To design the patch-dependent optimal strategies for corrective control, we formulated an optimal control problem where the objective functional expresses the direct dengue-related costs to be minimized, namely, the costs destined for the insecticide spraying and the public spending for treating dengue infections in humans. Using numerical solutions to the formulated optimal control problem, we showed that the patch-dependent optimal strategies for insecticide spraying have almost no dependency on the intensity of people commuting but their effects significantly depend on the commuting intensity.

Regarding the societal disease-related costs, our approach illustrated that trying “to save money” by reducing the budget for corrective control is entirely unwise. Namely, the anticipated savings on insecticide spraying will further turn into considerable additional public spending for treating human infections, and such extra spending is avoidable by timely corrective intervention.

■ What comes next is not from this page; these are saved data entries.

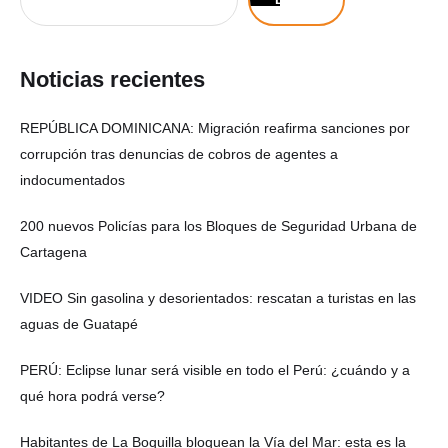
Noticias recientes
REPÚBLICA DOMINICANA: Migración reafirma sanciones por
corrupción tras denuncias de cobros de agentes a
indocumentados
200 nuevos Policías para los Bloques de Seguridad Urbana de
Cartagena
VIDEO Sin gasolina y desorientados: rescatan a turistas en las
aguas de Guatapé
PERÚ: Eclipse lunar será visible en todo el Perú: ¿cuándo y a
qué hora podrá verse?
Habitantes de La Boquilla bloquean la Vía del Mar: esta es la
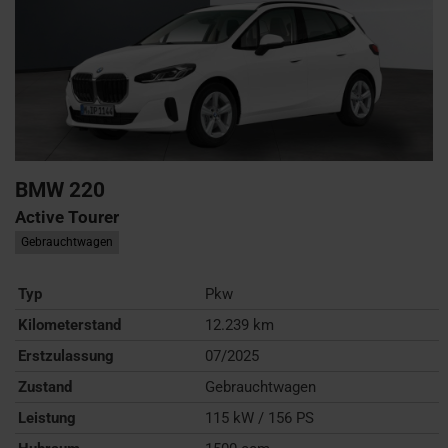
BMW
220
Active Tourer
Gebrauchtwagen
Typ
Pkw
Kilometerstand
12.239 km
Erstzulassung
07/2025
Zustand
Gebrauchtwagen
Leistung
115 kW / 156 PS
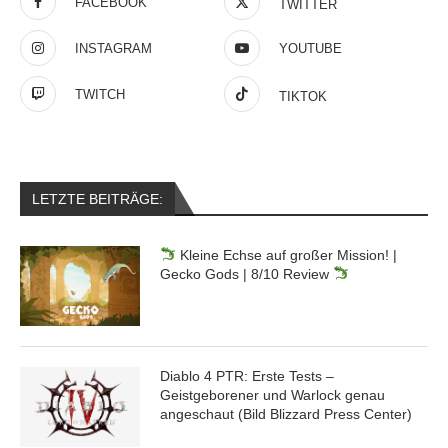
FACEBOOK
TWITTER
INSTAGRAM
YOUTUBE
TWITCH
TIKTOK
LETZTE BEITRÄGE:
Kleine Echse auf großer Mission! |
Gecko Gods | 8/10 Review
Diablo 4 PTR: Erste Tests –
Geistgeborener und Warlock genau
angeschaut (Bild Blizzard Press Center)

Furthermore, we have revised a situation when only a share of resources needed to implement the optimal control strategies is available and designed the optimal strategies for both patches under budget constraints. We also considered three different ways of distributing the reduced budget between the two patches. In practice, when there are not enough resources for insecticide spraying in the city and the suburbs, the local healthcare authorities first secure the necessary funds for the control measures in the city, and the rest are used in the suburbs. Our simulation has shown that this habitual modus operandi is the most unwise, for it yields the highest total costs. On the other hand, we have also corroborated that a uniform budget reduction for both patches is the wisest way of acting in resource-limited settings.

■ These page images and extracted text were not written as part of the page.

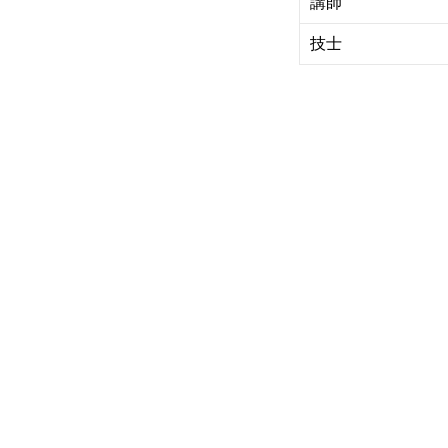
講師
技士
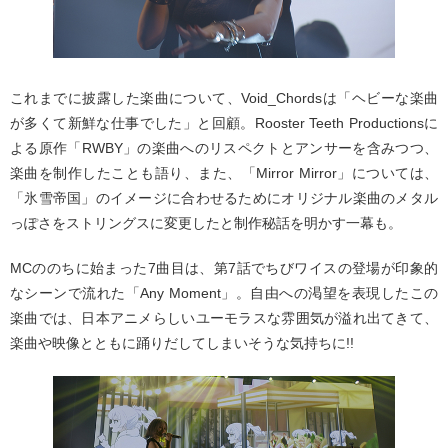
これまでに披露した楽曲について、Void_Chordsは「ヘビーな楽曲
が多くて新鮮な仕事でした」と回顧。Rooster Teeth Productionsに
よる原作「RWBY」の楽曲へのリスペクトとアンサーを含みつつ、
楽曲を制作したことも語り、また、「Mirror Mirror」については、
「氷雪帝国」のイメージに合わせるためにオリジナル楽曲のメタル
っぽさをストリングスに変更したと制作秘話を明かす一幕も。
MCののちに始まった7曲目は、第7話でちびワイスの登場が印象的
なシーンで流れた「Any Moment」。自由への渇望を表現したこの
楽曲では、日本アニメらしいユーモラスな雰囲気が溢れ出てきて、
楽曲や映像とともに踊りだしてしまいそうな気持ちに!!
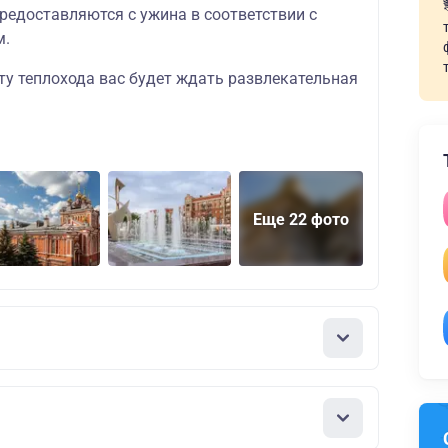
редоставляются с ужина в соответствии с
м.
ту теплохода вас будет ждать
развлекательная
Еще 22 фото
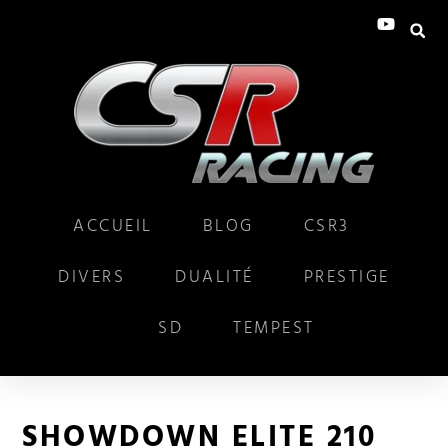
ACCUEIL
BLOG
CSR3
DIVERS
DUALITÉ
PRESTIGE
SD
TEMPEST
SHOWDOWN ELITE 210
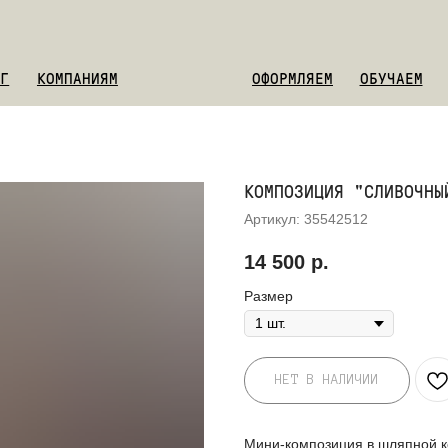
ОМПАНИЯМ
ОФОРМЛЯЕМ
ОБУЧАЕМ
О НАС
КОМПОЗИЦИЯ "СЛИВОЧНЫ
Артикул:
35542512
14 500
р.
Размер
НЕТ В НАЛИЧИИ
Мини-композиция в шляпной к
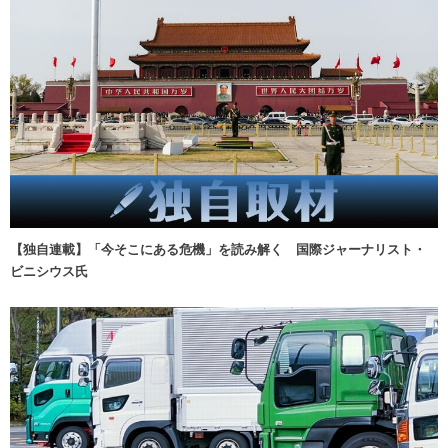
【独自連載】「今そこにある危機」を読み解く 国際ジャーナリスト・
ビニシウス氏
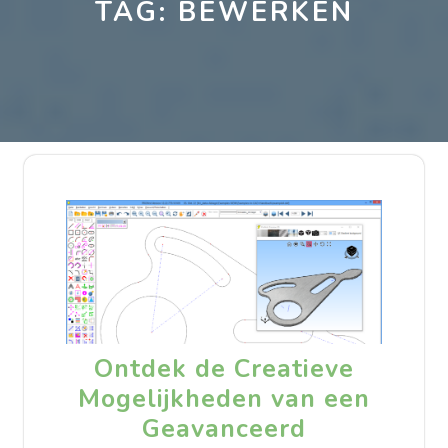
TAG:
BEWERKEN
Ontdek de Creatieve
Mogelijkheden van een
Geavanceerd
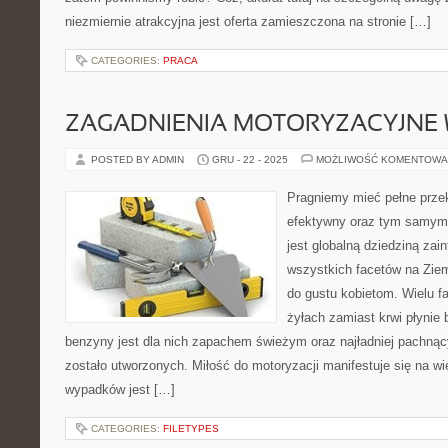
niezmiernie atrakcyjna jest oferta zamieszczona na stronie […]
CATEGORIES:
PRACA
ZAGADNIENIA MOTORYZACYJNE 
POSTED BY ADMIN
GRU - 22 - 2025
MOŻLIWOŚĆ KOMENTOWA
Pragniemy mieć pełne przek
efektywny oraz tym samym
jest globalną dziedziną zai
wszystkich facetów na Ziemi
do gustu kobietom. Wielu fa
żyłach zamiast krwi płynie
benzyny jest dla nich zapachem świeżym oraz najładniej pachnąc
zostało utworzonych. Miłość do motoryzacji manifestuje się na w
wypadków jest […]
CATEGORIES:
FILETYPES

Summarizing the outcomes of the present work, we have provided mathematical and computational arguments to support the following recommendations:

• The patch-dependent strategies for corrective vector control can be designed without knowing the intensity of people commuting between the patches. This finding simplifies the design of such strategies because the commuting intensity exhibits variability and uncertainties, while its estimation is complicated and requires additional efforts together with underlying societal costs.
• Saving on corrective vector control measures during the ongoing epidemics is unwise. Such savings will always entail extra spending on disease treatment and enlarge the overall disease-related public expenditures.
• In resource-limited settings, a uniform budget reduction for both patches is the wisest way to distribute the funding because it will produce smaller overall disease-related public expenditures than biased distribution scenarios.

In conclusion, we hope that the outcomes of this study will help in designing patch-dependent strategies for corrective intervention and also send a message to the public healthcare authorities in dengue-endemic countries regarding the necessary adjustments in resource-limited settings.